L’industrie agroalimentaire doit conjuguer avec une nouvelle fermeture des salles à manger de restaurants, qui la prive d’un important marché pour écouler ses produits. Photo : Shutterstock.com

Nouvelle vague de fermetures : l’industrie a appris

Des mesures strictes pour lutter contre la COVID-19 sont de nouveau en vigueur depuis le début de l’année, à commencer par les salles à manger de restaurants qui ont dû fermer. S’il s’agit du jour de la marmotte pour plusieurs, des joueurs agroalimentaires qui dépendent en partie de ce marché se sont adaptés et sont moins pris au dépourvu qu’en mars 2020. 

Fabien Fontaine

Fabien Fontaine

« On s’est un peu sorti de la restauration pour être plus affichés dans les épiceries », témoigne Fabien Fontaine, l’un des dirigeants de Délimax et Montpak International, qui possèdent quatre usines d’abattage et de transformation de veaux, de bœuf et d’agneaux au Québec. M. Fontaine estime « s’en sortir assez bien » avec cette stratégie mise en place après la première vague de fermetures en 2020, puisque ses entreprises dépendent maintenant beaucoup moins des institutions. Auparavant, illustre-t-il, le secteur de la restauration représentait environ 50 % de son marché, alors qu’aujourd’hui, la proportion s’établit plutôt à 20 %. 
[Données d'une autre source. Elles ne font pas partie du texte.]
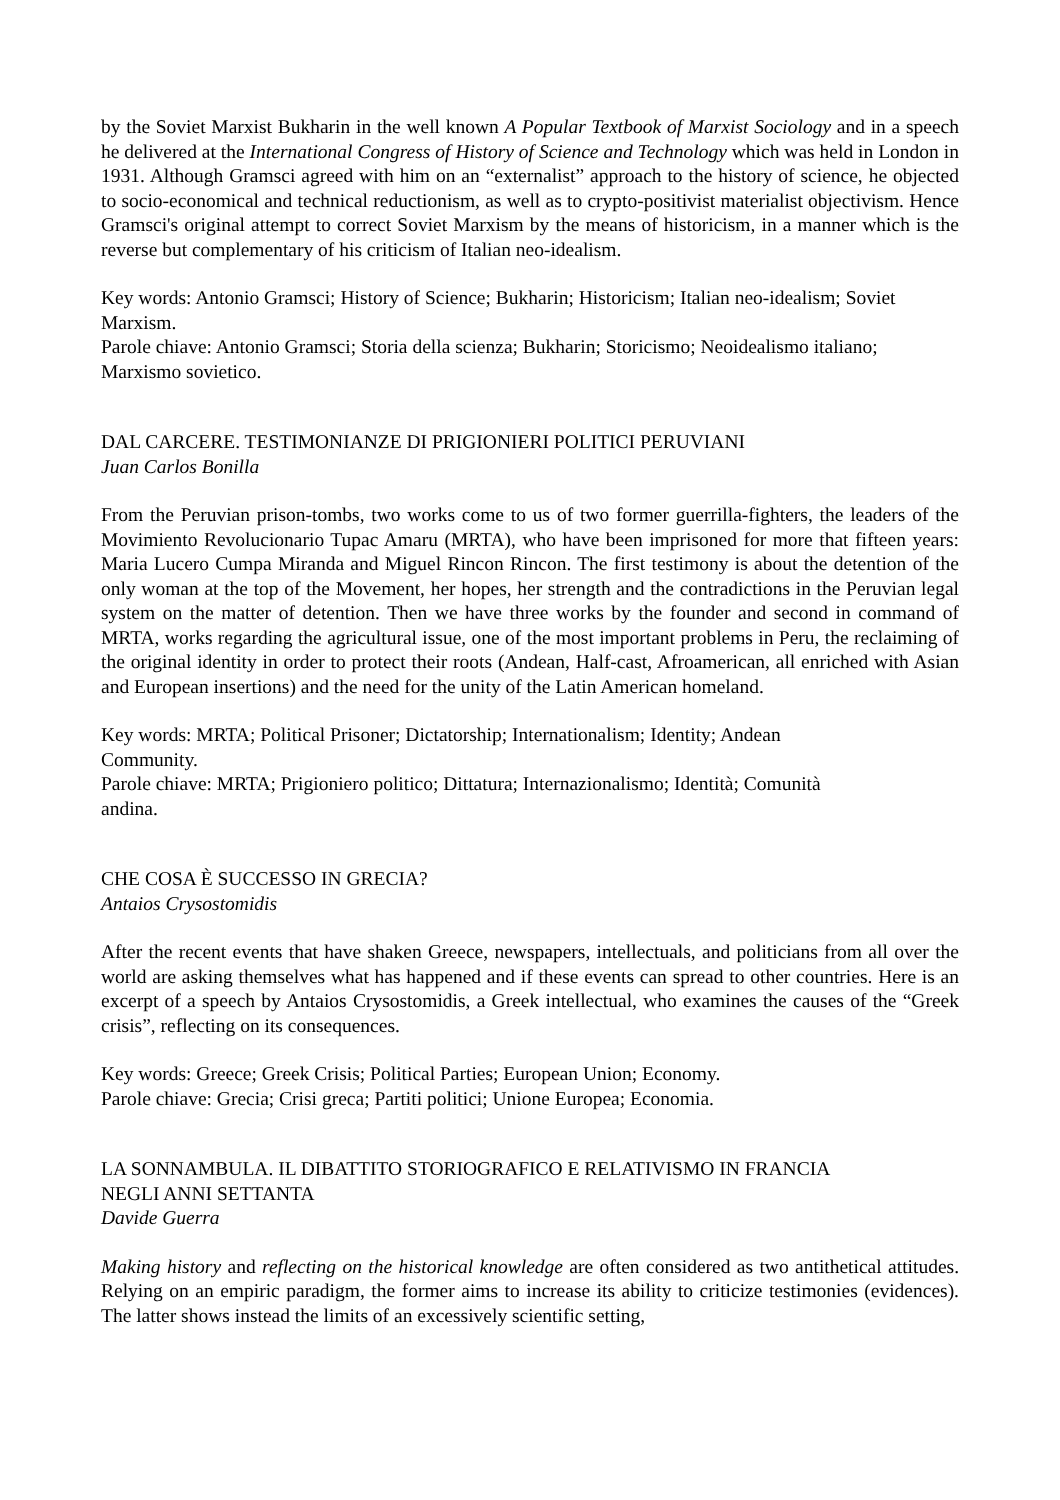by the Soviet Marxist Bukharin in the well known A Popular Textbook of Marxist Sociology and in a speech he delivered at the International Congress of History of Science and Technology which was held in London in 1931. Although Gramsci agreed with him on an “externalist” approach to the history of science, he objected to socio-economical and technical reductionism, as well as to crypto-positivist materialist objectivism. Hence Gramsci's original attempt to correct Soviet Marxism by the means of historicism, in a manner which is the reverse but complementary of his criticism of Italian neo-idealism.
Key words: Antonio Gramsci; History of Science; Bukharin; Historicism; Italian neo-idealism; Soviet Marxism.
Parole chiave: Antonio Gramsci; Storia della scienza; Bukharin; Storicismo; Neoidealismo italiano; Marxismo sovietico.
DAL CARCERE. TESTIMONIANZE DI PRIGIONIERI POLITICI PERUVIANI
Juan Carlos Bonilla
From the Peruvian prison-tombs, two works come to us of two former guerrilla-fighters, the leaders of the Movimiento Revolucionario Tupac Amaru (MRTA), who have been imprisoned for more that fifteen years: Maria Lucero Cumpa Miranda and Miguel Rincon Rincon. The first testimony is about the detention of the only woman at the top of the Movement, her hopes, her strength and the contradictions in the Peruvian legal system on the matter of detention. Then we have three works by the founder and second in command of MRTA, works regarding the agricultural issue, one of the most important problems in Peru, the reclaiming of the original identity in order to protect their roots (Andean, Half-cast, Afroamerican, all enriched with Asian and European insertions) and the need for the unity of the Latin American homeland.
Key words: MRTA; Political Prisoner; Dictatorship; Internationalism; Identity; Andean
Community.
Parole chiave: MRTA; Prigioniero politico; Dittatura; Internazionalismo; Identità; Comunità
andina.
CHE COSA È SUCCESSO IN GRECIA?
Antaios Crysostomidis
After the recent events that have shaken Greece, newspapers, intellectuals, and politicians from all over the world are asking themselves what has happened and if these events can spread to other countries. Here is an excerpt of a speech by Antaios Crysostomidis, a Greek intellectual, who examines the causes of the “Greek crisis”, reflecting on its consequences.
Key words: Greece; Greek Crisis; Political Parties; European Union; Economy.
Parole chiave: Grecia; Crisi greca; Partiti politici; Unione Europea; Economia.
LA SONNAMBULA. IL DIBATTITO STORIOGRAFICO E RELATIVISMO IN FRANCIA
NEGLI ANNI SETTANTA
Davide Guerra
Making history and reflecting on the historical knowledge are often considered as two antithetical attitudes. Relying on an empiric paradigm, the former aims to increase its ability to criticize testimonies (evidences). The latter shows instead the limits of an excessively scientific setting,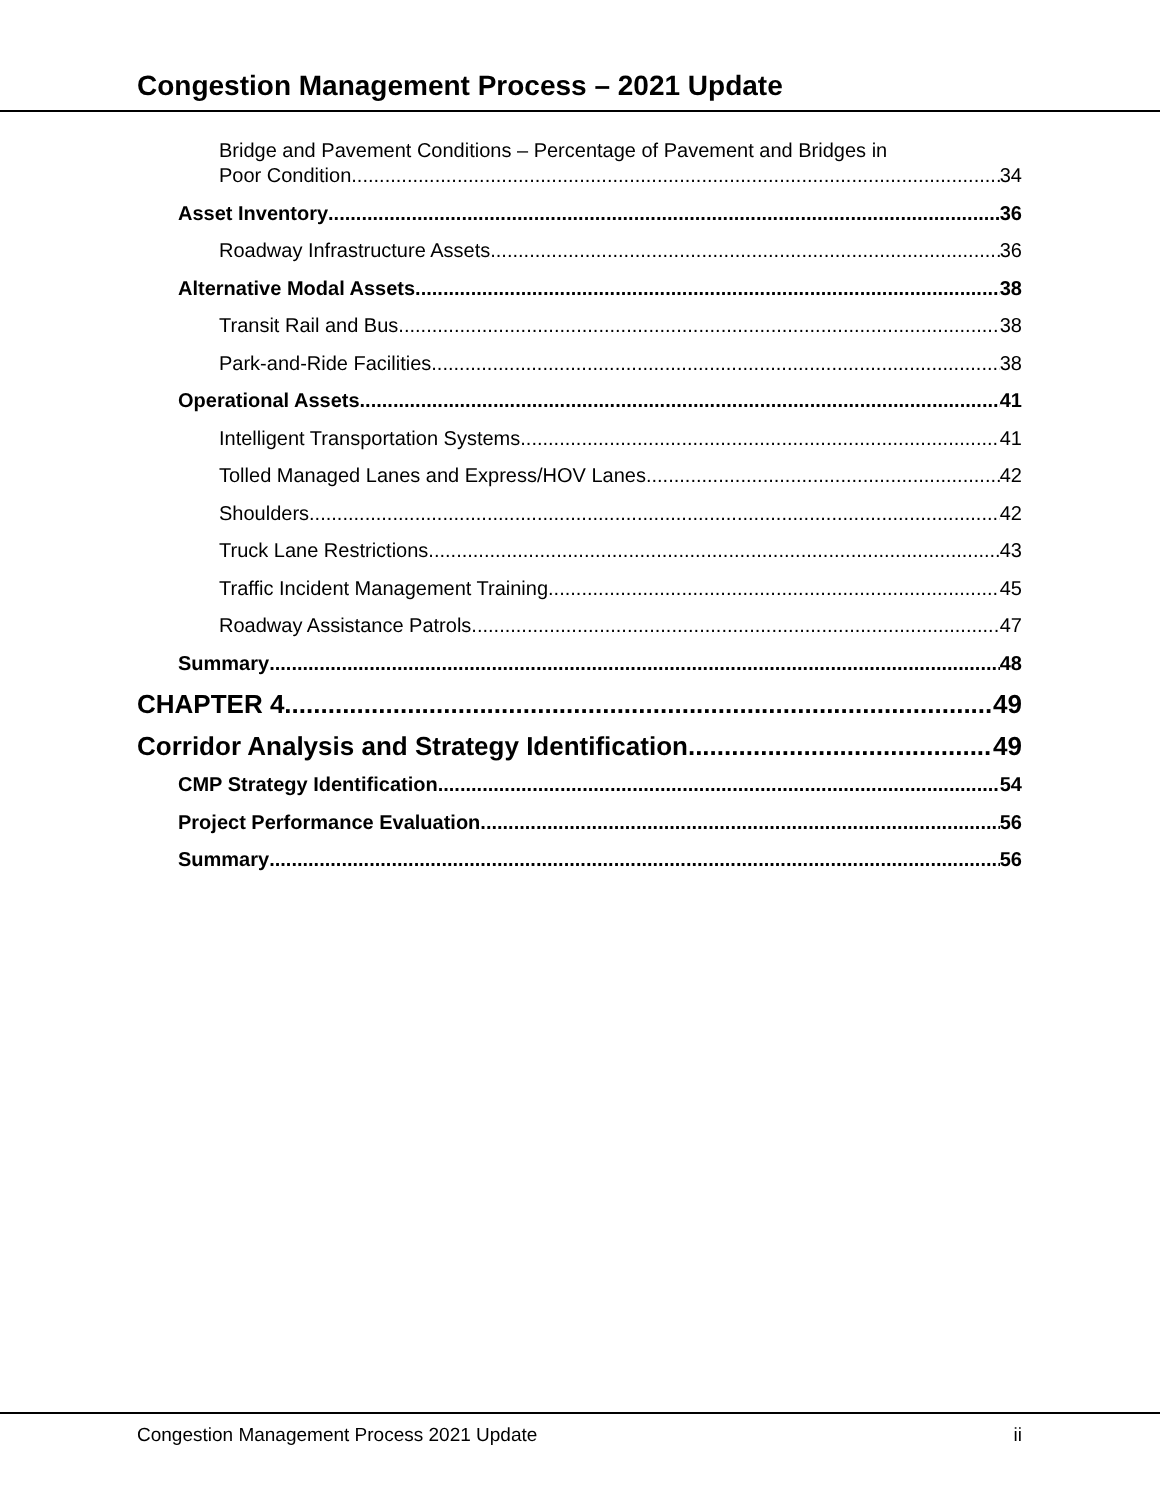Congestion Management Process – 2021 Update
Bridge and Pavement Conditions – Percentage of Pavement and Bridges in
Poor Condition 34
Asset Inventory 36
Roadway Infrastructure Assets 36
Alternative Modal Assets 38
Transit Rail and Bus 38
Park-and-Ride Facilities 38
Operational Assets 41
Intelligent Transportation Systems 41
Tolled Managed Lanes and Express/HOV Lanes 42
Shoulders 42
Truck Lane Restrictions 43
Traffic Incident Management Training 45
Roadway Assistance Patrols 47
Summary 48
CHAPTER 4 49
Corridor Analysis and Strategy Identification 49
CMP Strategy Identification 54
Project Performance Evaluation 56
Summary 56
Congestion Management Process 2021 Update ii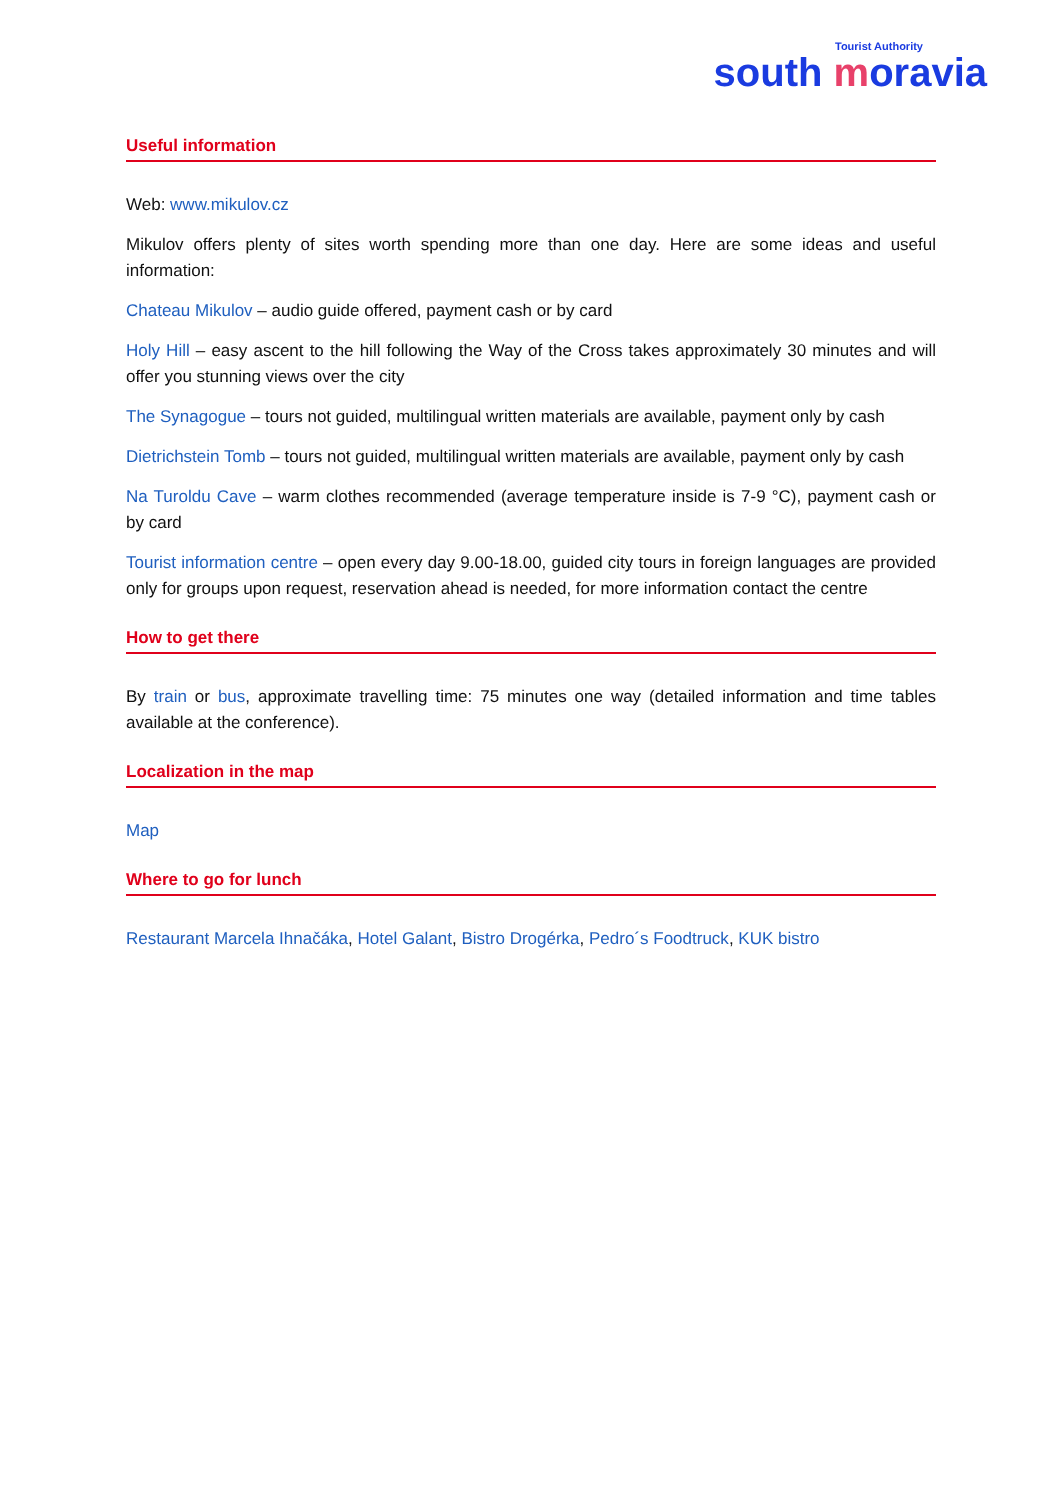Tourist Authority
south moravia
Useful information
Web: www.mikulov.cz
Mikulov offers plenty of sites worth spending more than one day. Here are some ideas and useful information:
Chateau Mikulov – audio guide offered, payment cash or by card
Holy Hill – easy ascent to the hill following the Way of the Cross takes approximately 30 minutes and will offer you stunning views over the city
The Synagogue – tours not guided, multilingual written materials are available, payment only by cash
Dietrichstein Tomb – tours not guided, multilingual written materials are available, payment only by cash
Na Turoldu Cave – warm clothes recommended (average temperature inside is 7-9 °C), payment cash or by card
Tourist information centre – open every day 9.00-18.00, guided city tours in foreign languages are provided only for groups upon request, reservation ahead is needed, for more information contact the centre
How to get there
By train or bus, approximate travelling time: 75 minutes one way (detailed information and time tables available at the conference).
Localization in the map
Map
Where to go for lunch
Restaurant Marcela Ihnačáka, Hotel Galant, Bistro Drogérka, Pedro´s Foodtruck, KUK bistro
Le porte-parole des Producteurs de lait du Québec, François Dumontier, indique de son côté que les programmes de stockage dont l’industrie s’était dotée en 2020 pour éviter de jeter du lait sont « toujours là », advenant que la situation devienne « chaotique » de nouveau. « Mais ce n’est pas la même situation qu’en 2020, assure-t-il. On suit ça de près et on s’ajuste au fur et à mesure. Les hausses de production sont prudentes », ajoute M. Dumontier. Son organisation, dit-il, est également proactive pour éviter les éclosions dans les usines de transformation laitière.

Des surplus et des pertes pour certains

Quant à la Fédération des producteurs d’œufs du Québec, elle admet accuser un surplus élevé, mais encore tolérable pour le moment. Denis Frenette, directeur général adjoint, mentionne que les producteurs sont en mesure d’absorber ce surplus à court terme. « Nous allons donc entreposer et ce sera la capacité d’entreposage en fonction des surplus par semaine qui va dicter les prochaines actions », indique-t-il.

Pour le transformateur de porcs Olymel, cette nouvelle fermeture engendre certaines pertes, signale le porte-parole Richard Vigneault. Si le marché se déplace vers l’achat en épicerie et les restaurants qui offrent des repas pour emporter, cela ne remplace toutefois pas la totalité des ventes habituelles. 


Le deuil du dimanche

Le gouvernement a décrété la fermeture des commerces le dimanche, au moins jusqu’au 16 janvier. Cette décision déçoit Normand Côté, copropriétaire de la Fromagerie Médard au Lac-Saint-Jean, puisqu’il s’agit de l’une de ses journées les plus profitables à la boutique.

« D’habitude, on ferme les lundis et les mardis, parce que c’est mort. Là, on va voir ce qu’on va faire », témoigne-t-il. Bien qu’elle ne sente pas directement les effets de la fermeture sur son entreprise, la propriétaire de la Chèvrerie aux Volets Verts, Myriam Landry, qui vend de la viande de chèvres et chevreaux, estime de son côté que cette mesure pourrait nuire à l’achat local et à la ferme. « Les gens occupés d’aujourd’hui, il faut leur faciliter la tâche et leur donner une chance de se rendre à nous. Ils n’ont généralement que les fins de semaine pour le faire. Là, les gens seront à la course pour tout faire le samedi et, souvent, choisiront la facilité et l’épicerie », déplore l’éleveuse de Saint-Esprit, dans Lanaudière.